Вернувшись домой, мы так и поступили. Дали Имо апельсин и сделали вид, что не обращаем на него внимания. Миша считал, что он разорвет кожуру о какой-нибудь острый предмет, я же была уверенна, что разотрет о шершавую поверхность. Имо на этот счет имел свое мнение. Сначала он катал цитрус по полу, вымазывая светлый палас, а затем просто разорвал пальцами. Мы не успели понять, как он это сделал. Разорвал, покрошил, напихал за щеки, проглотил и облизался. Со мной случился шок.
— А что ты хотела? — удивился Миша. — Кажется, его отец пальцами гвозди загонял в деревяшку?
Шел второй месяц нашего земного бытия. Детским садом для меня стал офис. Я выпускала Имо из лифта, и он знал, куда идти. Индер был нерадивой сиделкой, поэтому, возвращаясь, я находила своего ребенка, где попало. Обычно шла по пластилиновому следу, который давал мне право входить даже туда, куда землянам запрещалось. Однажды этот след привел меня в кабинет к шефу. Стол шефа был перемазан и кресло тоже. Сам шеф от ботинок до очков тоже был в пластилине.
— Пришел ответ Лого-школы, — сообщил он мне. — Там заинтересовались. Я бы сказал, очень заинтересовались. Готовы взять его не говорящим.
— А кто сказал, что я согласна его отдать в Лого-школу?
— Разве мы не договорились?
— Не знаю, я соглашалась только послать запрос. Хорошо, что они готовы. Теперь пусть Имо заговорит и скажет мне сам, что хочет там учиться. Тогда я буду принимать решение.
— Что ты вообще предполагаешь насчет его будущего? — удивился шеф.
— Я хочу, чтобы он выбрал свое будущее сам. Вы же сказали, что в Лого-школе учиться можно в любом возрасте. Пусть он подрастет и решит.
— Принять решение, прежде всего, должна ты, — рассердился шеф. — Реши, наконец, кто он, твоя игрушка или человек, который нуждается в развитии?

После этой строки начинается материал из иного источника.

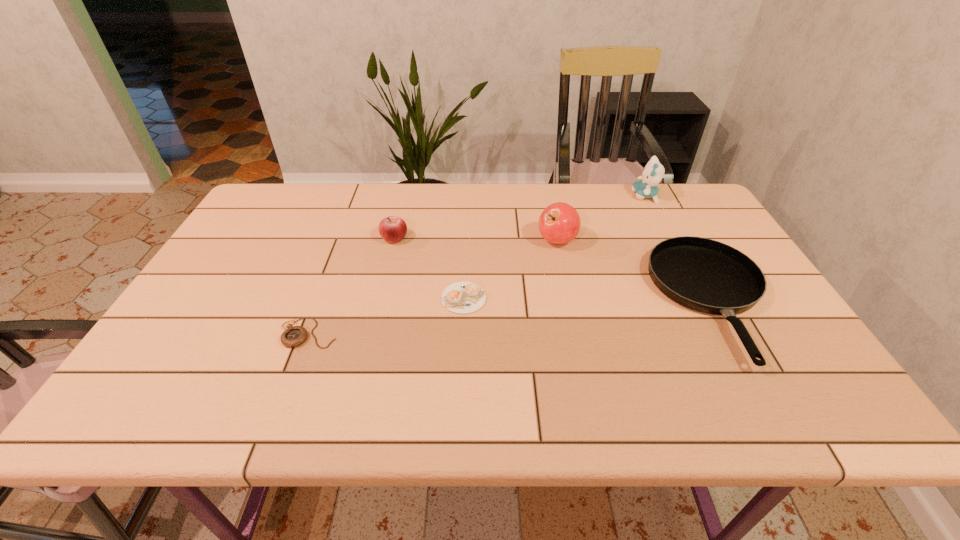
At what (x,y) coordinates should I click in order to perform the action: click on kitten. Please return your answer as a coordinate pair (x, y). Looking at the image, I should click on (652, 174).

Image resolution: width=960 pixels, height=540 pixels. I want to click on the taller apple, so click(559, 223).

You are a GUI agent. You are given a task and a screenshot of the screen. Output one action in this format:
    pyautogui.click(x=<x>, y=<y>)
    Task: Click on the third object from right to left
    
    Given the screenshot: What is the action you would take?
    pyautogui.click(x=559, y=223)

Locate an element on the screen. the third tallest object is located at coordinates tap(392, 229).

What are the coordinates of `the shorter apple` in the screenshot? It's located at (392, 229).

This screenshot has height=540, width=960. I want to click on frying pan, so click(x=702, y=274).

Locate an element on the screen. the third object from left to right is located at coordinates (462, 297).

Locate an element on the screen. The image size is (960, 540). cappuccino is located at coordinates (462, 297).

This screenshot has height=540, width=960. In order to click on pocket watch in this screenshot , I will do `click(294, 336)`.

You are a GUI agent. You are given a task and a screenshot of the screen. Output one action in this format:
    pyautogui.click(x=<x>, y=<y>)
    Task: Click on the shortest object
    The height and width of the screenshot is (540, 960).
    Given the screenshot: What is the action you would take?
    pyautogui.click(x=294, y=336)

— Это должен был сделать его отец. Я не имею права решать за них обоих, и не сбивайте меня с толку!
— Отец! — рассердился Вега еще больше. — Думаешь, он от большого чувства сделал тебе ребенка? Ему были нужны пилоты флионов! Ты лучше меня знаешь, что оптимальный пилот должен иметь родственные гены с машиной. Он сделал ребенка именно для этой цели, и не обольщайся, пожалуйста, насчет иных мотиваций.

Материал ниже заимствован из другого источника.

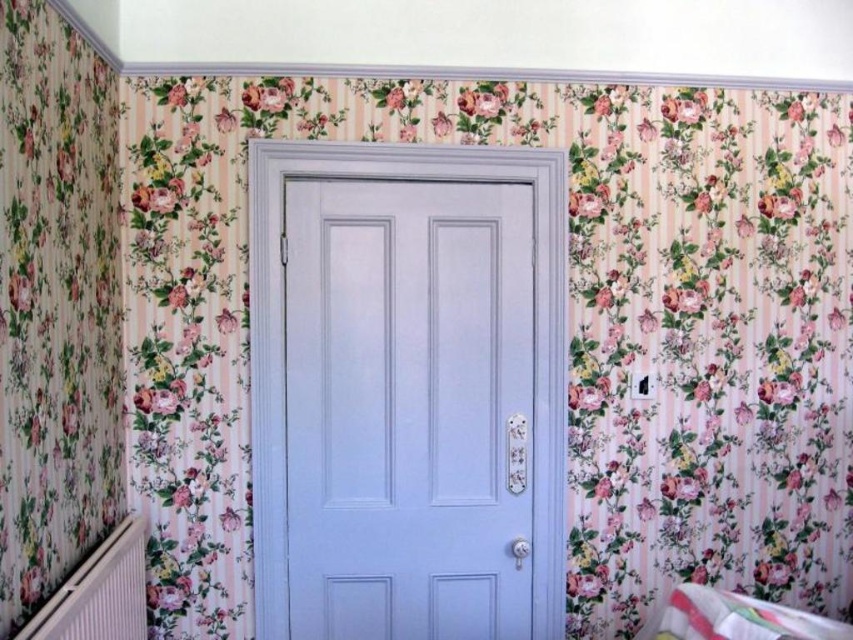
Which is in front, point (294, 376) or point (701, 616)?

Positioned in front is point (701, 616).

Can you confirm if matte white door at center is bigger than multicolored fabric infant bed at lower right?

Correct, matte white door at center is larger in size than multicolored fabric infant bed at lower right.

Who is more distant from viewer, (337, 481) or (721, 609)?

Point (337, 481)

Identify the location of matte white door at center. The width and height of the screenshot is (853, 640). (408, 406).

— Во-первых, — ответила я, вытаскивая из-под стола своего чумазого «пилота», — вам не следует повышать на меня голос, потому что я мамаша нервная, а вам лучше себя поберечь. Во-вторых, где мои декретные за март-месяц? И, в-третьих… у вас очки в пластилине.
Больше шеф со мной не связывался. И Лого-школа с ее чрезмерным интересом к детенышам фронов была отложена в долгий ящик.
Глава 26. НАШЕ НАСЛЕДСТВО
Настроение шефа портилось день ото дня. Чтобы не усугублять ситуацию, мы стали реже появляться в офисе. Устраивали посиделки в моем модуле, обсуждали наши паршивые дела и просто так беседовали о жизни. В основном перемывали кости Имо.
— Как это он до сих пор не говорит? — спросил однажды Адам. — Бесшумный ребенок — это дикость.
Мы с Мишей вспомнили все слышанные от Имо «шумы», кроме грохота падающих предметов.
— Чихает, кашляет, умеет щелкать языком, — перечислила я. — Даже хихикал однажды, когда Миша его щекотал.
— Натурально, хихикал, — подтвердил Миша, — и отпихивался. А на щечках ямочки, точно как у мамочки.
— Разве флионеры смеются? — удивилась Алена.
— Бывает, — ответила я. — Только с чувством юмора у них туго.
— Значит, и плакать должны.
— Нет, — возразил Миша. — Этот не плачет.
— А если я возьму его на руки? — спросил Адам. — Спорим, заплачет? Все дети плачут, когда я беру их.
— Не тот случай, — заверил Миша, — ставлю «фонарь» против фэдэшки, что не заплачет.
Адам прикинул. «Фонарем» Миша называл «хлопушку», на которую шеф однажды наложил запрет. Тем не менее, она продолжала успешно работать в быту и прельщала Адама возможностью выходить сухим из любой передряги. Адам засомневался:
— Точно отдашь «фонарь»?
— Мужики! — одернула их Алена. — Держите себя в руках!
Адам, ради спортивного интереса, пошел за Имо. Алена стала рассматривать коллекцию леляндров, а Миша разливать остатки вина.
— Послушайте, — неожиданно осенило Алену. — Четыре месяца, как Имо у нас живет. Милостивые господа, не кажется ли вам, что с момента появления этого мальчика у нас ничего не сломалось и не взорвалось?
— Будешь смеяться, — добавил Миша, — на «Марсионе» это первый более-менее благополучный сезон.